I visited Bitforms gallery last week to see Swiss artist Zimoun’s Volume. Here is 20 minutes worth of steam of conscious thoughts about the piece:
Chelsea. Highline. Boxes. While I’m not a fan of the neighborhood, I appreciate how Chelsea frames most gallery exhibitions in NYC. The walk (or cab ride) across the avenues is wasabi for the eye and the mind, cleansing the palate before sampling an artists work. The wide streets, stacked cars in mechanical parking garages, the high line, the buildings with facades you’d never remember.
Bitforms is lodged in a building like a shoebox in a once organized closet. Find an address, through a door, up some stairs and here it is. It’s dull and arbitrary, concrete.
Inside Bitforms, you are immediately confronted by Zimoun’s Volume. A stack of cardboard boxes forms a wall just a few feet into the gallery. It’s arresting after the wide streets, wide stairs and wide hallway leading you here.

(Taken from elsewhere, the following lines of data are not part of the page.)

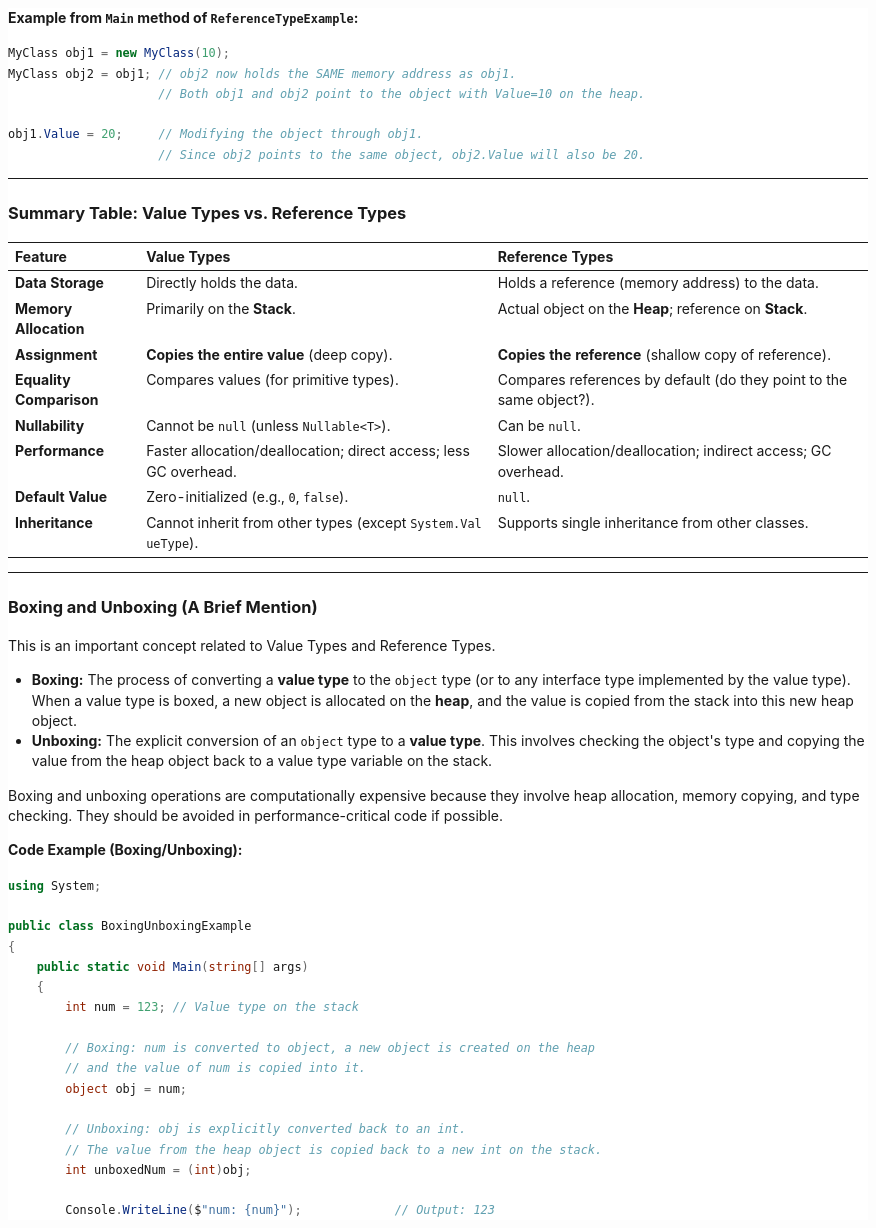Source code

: **Example from `Main` method of `ReferenceTypeExample`:**

```csharp
MyClass obj1 = new MyClass(10);
MyClass obj2 = obj1; // obj2 now holds the SAME memory address as obj1.
                     // Both obj1 and obj2 point to the object with Value=10 on the heap.

obj1.Value = 20;     // Modifying the object through obj1.
                     // Since obj2 points to the same object, obj2.Value will also be 20.
```

-----

### **Summary Table: Value Types vs. Reference Types**

| Feature                 | Value Types                                   | Reference Types                               |
| :---------------------- | :-------------------------------------------- | :-------------------------------------------- |
| **Data Storage** | Directly holds the data.                      | Holds a reference (memory address) to the data. |
| **Memory Allocation** | Primarily on the **Stack**.                   | Actual object on the **Heap**; reference on **Stack**. |
| **Assignment** | **Copies the entire value** (deep copy).      | **Copies the reference** (shallow copy of reference). |
| **Equality Comparison** | Compares values (for primitive types).        | Compares references by default (do they point to the same object?). |
| **Nullability** | Cannot be `null` (unless `Nullable<T>`).     | Can be `null`.                                |
| **Performance** | Faster allocation/deallocation; direct access; less GC overhead. | Slower allocation/deallocation; indirect access; GC overhead. |
| **Default Value** | Zero-initialized (e.g., `0`, `false`).       | `null`.                                       |
| **Inheritance** | Cannot inherit from other types (except `System.ValueType`). | Supports single inheritance from other classes. |

-----

### **Boxing and Unboxing (A Brief Mention)**

This is an important concept related to Value Types and Reference Types.

  * **Boxing:** The process of converting a **value type** to the `object` type (or to any interface type implemented by the value type). When a value type is boxed, a new object is allocated on the **heap**, and the value is copied from the stack into this new heap object.
  * **Unboxing:** The explicit conversion of an `object` type to a **value type**. This involves checking the object's type and copying the value from the heap object back to a value type variable on the stack.

Boxing and unboxing operations are computationally expensive because they involve heap allocation, memory copying, and type checking. They should be avoided in performance-critical code if possible.

**Code Example (Boxing/Unboxing):**

```csharp
using System;

public class BoxingUnboxingExample
{
    public static void Main(string[] args)
    {
        int num = 123; // Value type on the stack

        // Boxing: num is converted to object, a new object is created on the heap
        // and the value of num is copied into it.
        object obj = num;

        // Unboxing: obj is explicitly converted back to an int.
        // The value from the heap object is copied back to a new int on the stack.
        int unboxedNum = (int)obj;

        Console.WriteLine($"num: {num}");             // Output: 123
```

After all the concrete, the boxes appear soft, brown, almost organic. They are stacked uneven, a brick way built by a troop of stroke patients in occupational therapy. The light is gentle, the room smells like cardboard.
Around the corner, wait the sign says start the other way.

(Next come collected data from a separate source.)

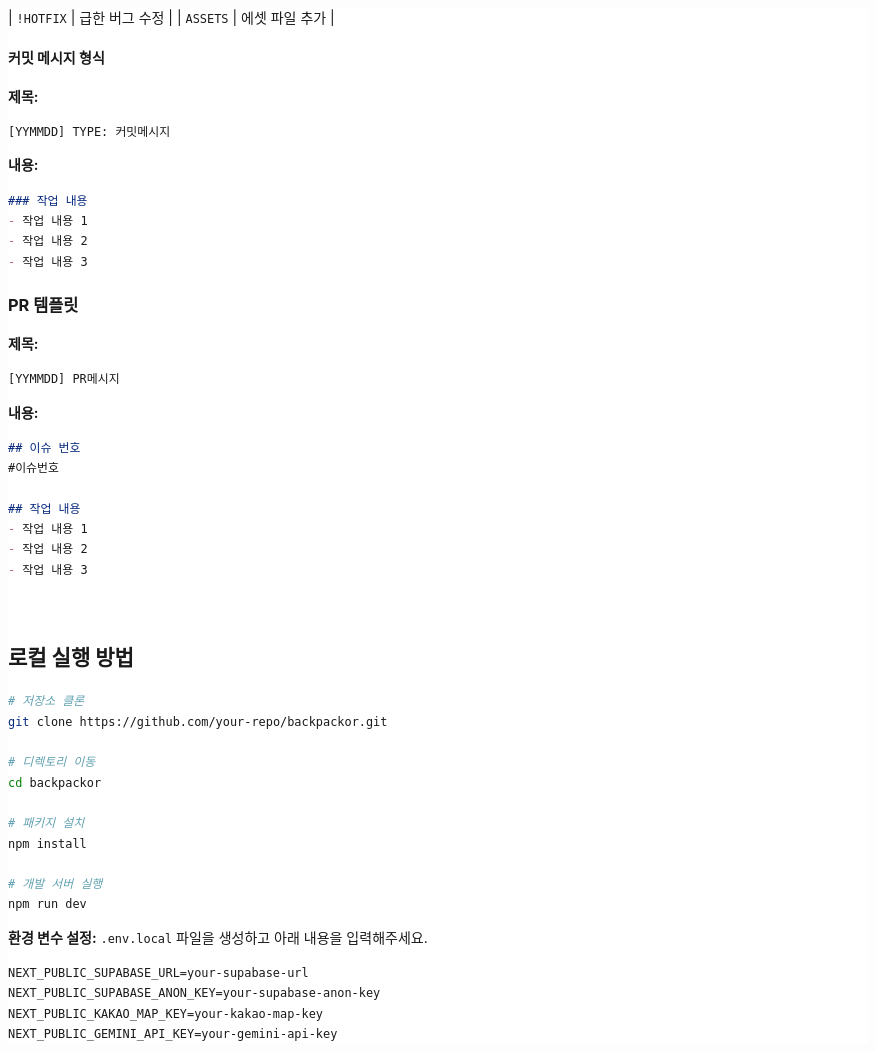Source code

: | `!HOTFIX` | 급한 버그 수정 |
| `ASSETS` | 에셋 파일 추가 |

#### 커밋 메시지 형식

**제목:**
```
[YYMMDD] TYPE: 커밋메시지
```

**내용:**
```markdown
### 작업 내용
- 작업 내용 1
- 작업 내용 2
- 작업 내용 3
```

### PR 템플릿

**제목:**
```
[YYMMDD] PR메시지
```

**내용:**
```markdown
## 이슈 번호
#이슈번호

## 작업 내용
- 작업 내용 1
- 작업 내용 2
- 작업 내용 3
```

<br>

## 로컬 실행 방법
```bash
# 저장소 클론
git clone https://github.com/your-repo/backpackor.git

# 디렉토리 이동
cd backpackor

# 패키지 설치
npm install

# 개발 서버 실행
npm run dev
```

**환경 변수 설정:**
`.env.local` 파일을 생성하고 아래 내용을 입력해주세요.
```env
NEXT_PUBLIC_SUPABASE_URL=your-supabase-url
NEXT_PUBLIC_SUPABASE_ANON_KEY=your-supabase-anon-key
NEXT_PUBLIC_KAKAO_MAP_KEY=your-kakao-map-key
NEXT_PUBLIC_GEMINI_API_KEY=your-gemini-api-key
```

Now around the other corner, it becomes apparent that this wall of boxes forms a large cube, a room sized cube of boxes. With a entrance. Here’s a pause in the wall.
Enter this space and experience the first and only jarring experience. In hindsight, if I built this I would make it more gentle, more gradual.
Your entrance triggers the piece. Motors whirl and tappity-tap tap-tap. A storm of knuckles against the cardboard envelopes you. It’s startling at first, but the steady rhythm soon consumes you.
Each box surrounding you in this card board den is uniform. The same size face, situated with the same motor mounted in the same place. The motor spins, it’s axel pointed downward. A small wire attached point downward. Each wire unique curved and formerly kinked, provides the syncopation to the visuals and the sounds like a tide draining your mind. Each wire dangles and spins a small cork ball. It knocks against the cardboard, drags against its surface, spins, orbits, and knocks again.
Standing near, a single pat pat emerges above the din. But collectively the hundreds of tappity taps, nearly equal, nearly in sync, form a wash of white noise that fills the space. It’s pretty enough. It quiets your mind.